■ Task details: Render the listing below as a Markdown table with two columns, Row and Text, giving each line its own numbered row and skipping blank lines. Leave out the lines that stand for pictures.

■ Data for this exercise:
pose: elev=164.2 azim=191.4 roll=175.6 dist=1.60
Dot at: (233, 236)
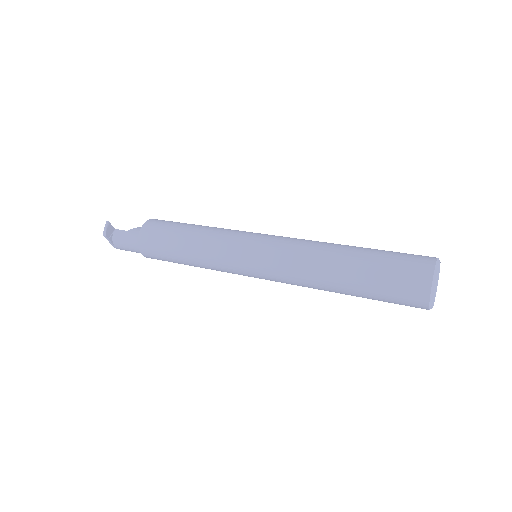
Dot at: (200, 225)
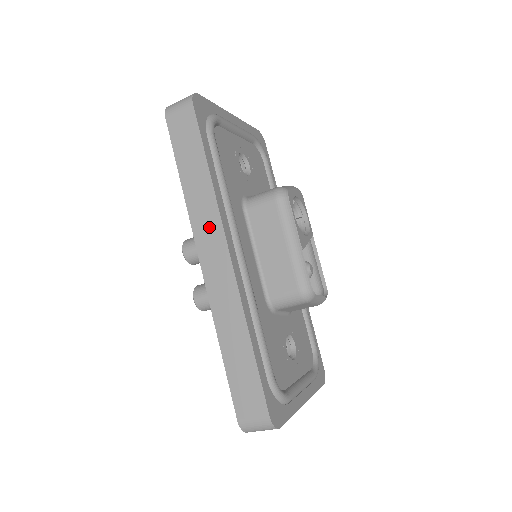
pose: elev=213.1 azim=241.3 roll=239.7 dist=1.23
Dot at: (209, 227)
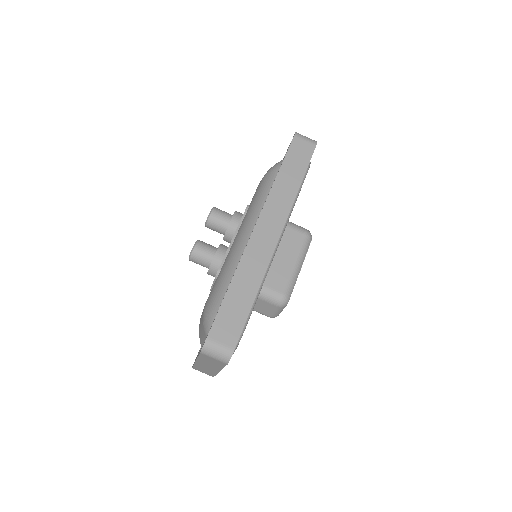
Dot at: (278, 212)
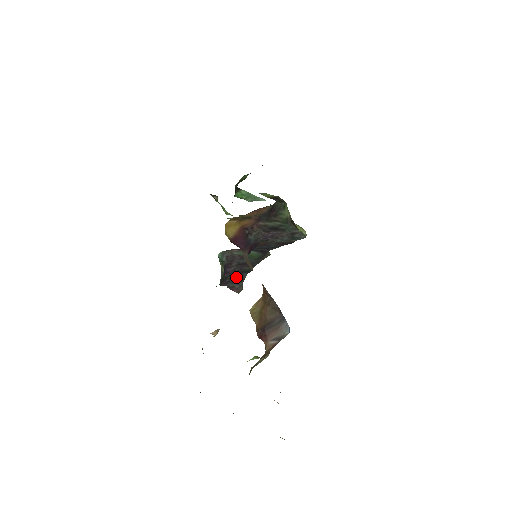
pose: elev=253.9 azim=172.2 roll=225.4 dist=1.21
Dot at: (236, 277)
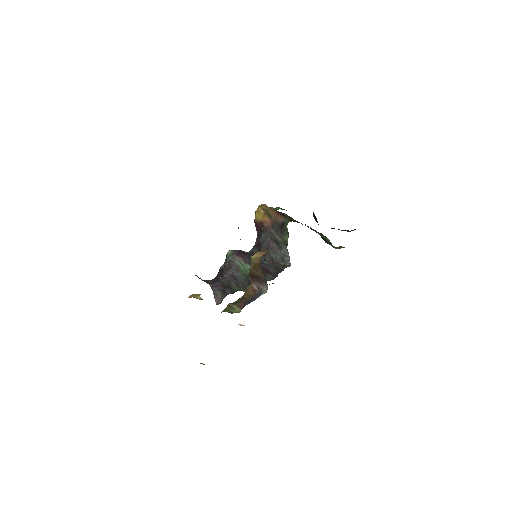
Dot at: (224, 287)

■ Solution for this task:
| Row | Text |
|---|---|
| 1 | pose: elev=164.2 azim=191.4 roll=175.6 dist=1.60 |
| 2 | Dot at: (233, 236) |
| 3 | Dot at: (200, 225) |
| 4 | pose: elev=213.1 azim=241.3 roll=239.7 dist=1.23 |
| 5 | Dot at: (209, 227) |
| 6 | Dot at: (278, 212) |
| 7 | pose: elev=253.9 azim=172.2 roll=225.4 dist=1.21 |
| 8 | Dot at: (236, 277) |
| 9 | Dot at: (224, 287) |